[[ Supplied entries open ]]

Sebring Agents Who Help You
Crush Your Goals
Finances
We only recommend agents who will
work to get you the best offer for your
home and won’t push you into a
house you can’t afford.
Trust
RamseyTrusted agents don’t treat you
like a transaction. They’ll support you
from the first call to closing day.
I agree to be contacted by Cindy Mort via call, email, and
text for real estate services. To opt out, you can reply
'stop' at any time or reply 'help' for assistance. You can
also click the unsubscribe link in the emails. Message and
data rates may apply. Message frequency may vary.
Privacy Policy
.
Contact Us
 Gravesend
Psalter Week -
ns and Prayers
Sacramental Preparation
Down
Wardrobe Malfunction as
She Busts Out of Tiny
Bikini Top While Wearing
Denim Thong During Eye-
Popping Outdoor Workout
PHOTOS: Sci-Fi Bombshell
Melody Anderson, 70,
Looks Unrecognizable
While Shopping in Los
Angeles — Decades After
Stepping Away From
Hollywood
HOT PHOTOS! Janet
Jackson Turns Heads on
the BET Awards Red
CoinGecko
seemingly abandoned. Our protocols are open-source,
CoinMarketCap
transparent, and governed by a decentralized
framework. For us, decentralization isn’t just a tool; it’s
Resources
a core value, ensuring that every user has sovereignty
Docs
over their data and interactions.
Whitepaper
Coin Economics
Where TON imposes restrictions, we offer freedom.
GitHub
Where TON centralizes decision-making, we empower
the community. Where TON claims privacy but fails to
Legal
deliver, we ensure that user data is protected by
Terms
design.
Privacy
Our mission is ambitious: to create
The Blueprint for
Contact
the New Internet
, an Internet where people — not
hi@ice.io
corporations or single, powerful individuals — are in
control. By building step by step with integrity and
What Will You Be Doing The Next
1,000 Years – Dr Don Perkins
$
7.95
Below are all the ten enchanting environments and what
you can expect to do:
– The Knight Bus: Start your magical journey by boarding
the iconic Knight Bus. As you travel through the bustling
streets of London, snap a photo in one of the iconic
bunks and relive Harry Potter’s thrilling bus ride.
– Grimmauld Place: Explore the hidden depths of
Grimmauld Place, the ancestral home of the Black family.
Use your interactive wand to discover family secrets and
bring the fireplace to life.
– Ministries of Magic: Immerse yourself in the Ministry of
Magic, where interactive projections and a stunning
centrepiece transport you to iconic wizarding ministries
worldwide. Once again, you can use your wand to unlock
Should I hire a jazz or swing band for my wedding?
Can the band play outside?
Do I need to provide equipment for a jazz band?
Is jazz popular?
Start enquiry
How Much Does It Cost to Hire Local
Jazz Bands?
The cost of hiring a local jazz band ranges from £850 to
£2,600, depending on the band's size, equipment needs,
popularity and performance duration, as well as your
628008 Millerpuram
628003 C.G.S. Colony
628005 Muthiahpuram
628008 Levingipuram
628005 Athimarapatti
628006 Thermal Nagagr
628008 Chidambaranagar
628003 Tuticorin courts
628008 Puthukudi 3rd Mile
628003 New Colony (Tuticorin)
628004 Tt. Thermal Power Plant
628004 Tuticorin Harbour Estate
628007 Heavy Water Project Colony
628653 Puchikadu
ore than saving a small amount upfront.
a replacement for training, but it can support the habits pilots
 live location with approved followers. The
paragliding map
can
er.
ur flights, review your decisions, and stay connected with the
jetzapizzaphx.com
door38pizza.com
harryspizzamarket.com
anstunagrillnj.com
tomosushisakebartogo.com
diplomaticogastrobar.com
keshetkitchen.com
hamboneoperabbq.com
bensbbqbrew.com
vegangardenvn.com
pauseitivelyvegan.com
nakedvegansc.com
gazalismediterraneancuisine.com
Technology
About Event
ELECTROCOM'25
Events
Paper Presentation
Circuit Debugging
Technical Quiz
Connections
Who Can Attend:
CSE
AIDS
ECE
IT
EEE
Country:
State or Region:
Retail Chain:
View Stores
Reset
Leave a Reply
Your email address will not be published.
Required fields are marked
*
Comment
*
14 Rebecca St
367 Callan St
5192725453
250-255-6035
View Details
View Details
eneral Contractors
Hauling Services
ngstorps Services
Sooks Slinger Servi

[[ Supplied entries closed ]]

# Work task
From the data above, reproduce word for word the lines running from the line with "Our mission is ambitious: to create" to the line with "journey by boarding", ends included.

# Problem solution
Our mission is ambitious: to create
The Blueprint for
Contact
the New Internet
, an Internet where people — not
hi@ice.io
corporations or single, powerful individuals — are in
control. By building step by step with integrity and
What Will You Be Doing The Next
1,000 Years – Dr Don Perkins
$
7.95
Below are all the ten enchanting environments and what
you can expect to do:
– The Knight Bus: Start your magical journey by boarding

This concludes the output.